**Task instructions**
In the Lowrance forum thread below, swap every "2GB" for "4GB" and write out the passage starting at "The Lowrance unit" and ending at "have some ideas?".

**Source passage**
---*---
# navionics lowrance problem



## Breakaway (Jun 14, 2006)

The Lowrance unit is a LMS 332C I needed to update the GPS antenna. Done that. Needed to update the unit to 1.9.0 version Done that. I'm trying to load the HotMaps Platinum card. It doesn't seem to read the card. According to my manual I go to menu then map data then to Navionics map choice. It's here where the problem comes in. Other than Lowrance and Miami demo there is no map choice list? If i go to Browse files it says no files found. I thought maybe the card slot was bad but it read the sd card I downloaded the updates on? We were using a 8GB card for updates and it woldn't read it,bought a 2GB card and it took that? The Navionics card is 16GB. Also the 2GB card seemed to fit tighter in the slot if that means anything. My fishfinder is a 2005 year, could it be too old? Anybody have some ideas?

Rex


----------



## Net (Apr 10, 2004)

http://www.navionics.com/NAV107_POP_CompatabilityGuide_v6.pdf
No platinum support for LMS 332.


----------



## Breakaway (Jun 14, 2006)
---*---
**Provided data**
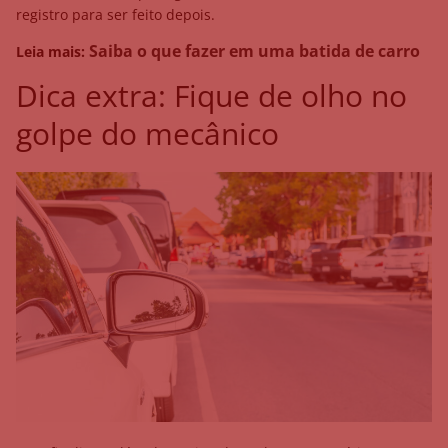
registro para ser feito depois.
Saiba o que fazer em uma batida de carro
Leia mais:
Dica extra: Fique de olho no
golpe do mecânico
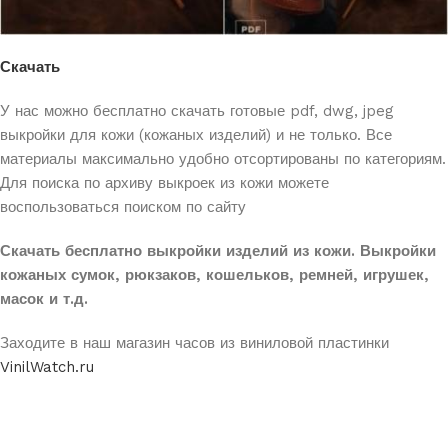
Скачать
У нас можно бесплатно скачать готовые pdf, dwg, jpeg
выкройки для кожи
(кожаных изделий) и не только. Все
материалы максимально удобно отсортированы по категориям.
Для поиска по архиву выкроек из кожи можете
воспользоваться поиском по сайту
Скачать бесплатно выкройки изделий из кожи. Выкройки
кожаных сумок, рюкзаков, кошельков, ремней, игрушек,
масок и т.д.
Заходите в наш магазин часов из виниловой пластинки
VinilWatch.ru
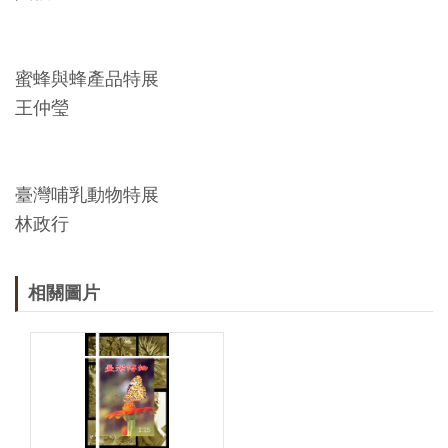
蜜蜂與蜂產品特展
王仲瑩
臺灣哺乳動物特展
林政行
相關圖片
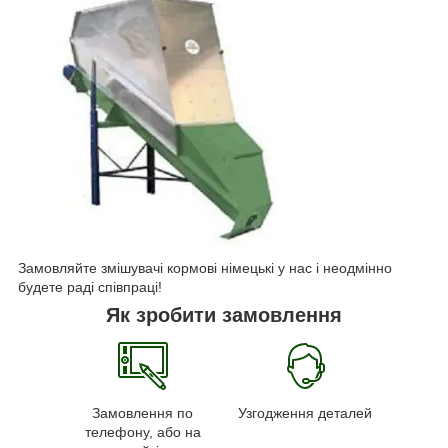
Замовляйте змішувачі кормові німецькі у нас і неодмінно
будете раді співпраці!
Як зробити замовлення
Замовлення по
Узгодження деталей
телефону, або на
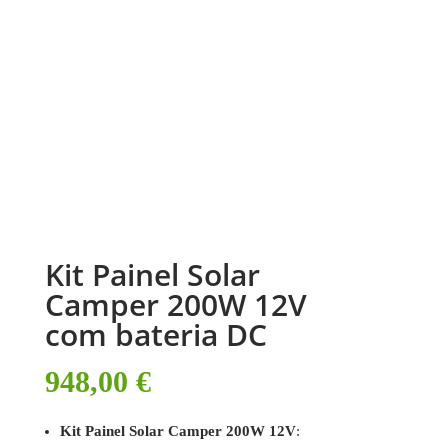
Kit Painel Solar
Camper 200W 12V
com bateria DC
948,00
€
Kit Painel Solar Camper 200W 12V
:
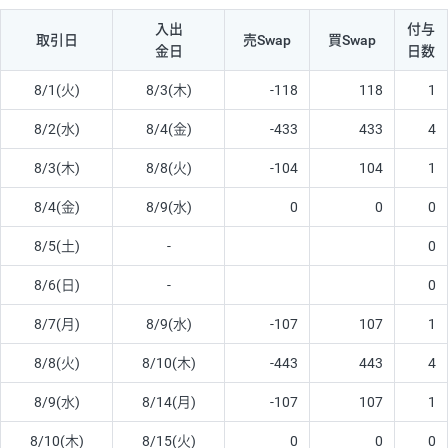
入出
付与
取引日
売Swap
買Swap
金日
日数
8/1(火)
8/3(木)
-118
118
1
8/2(水)
8/4(金)
-433
433
4
8/3(木)
8/8(火)
-104
104
1
8/4(金)
8/9(水)
0
0
0
8/5(土)
-
0
8/6(日)
-
0
8/7(月)
8/9(水)
-107
107
1
8/8(火)
8/10(木)
-443
443
4
8/9(水)
8/14(月)
-107
107
1
8/10(木)
8/15(火)
0
0
0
---*---
**Task result**
The Lowrance unit is a LMS 332C I needed to update the GPS antenna. Done that. Needed to update the unit to 1.9.0 version Done that. I'm trying to load the HotMaps Platinum card. It doesn't seem to read the card. According to my manual I go to menu then map data then to Navionics map choice. It's here where the problem comes in. Other than Lowrance and Miami demo there is no map choice list? If i go to Browse files it says no files found. I thought maybe the card slot was bad but it read the sd card I downloaded the updates on? We were using a 8GB card for updates and it woldn't read it,bought a 4GB card and it took that? The Navionics card is 16GB. Also the 4GB card seemed to fit tighter in the slot if that means anything. My fishfinder is a 2005 year, could it be too old? Anybody have some ideas?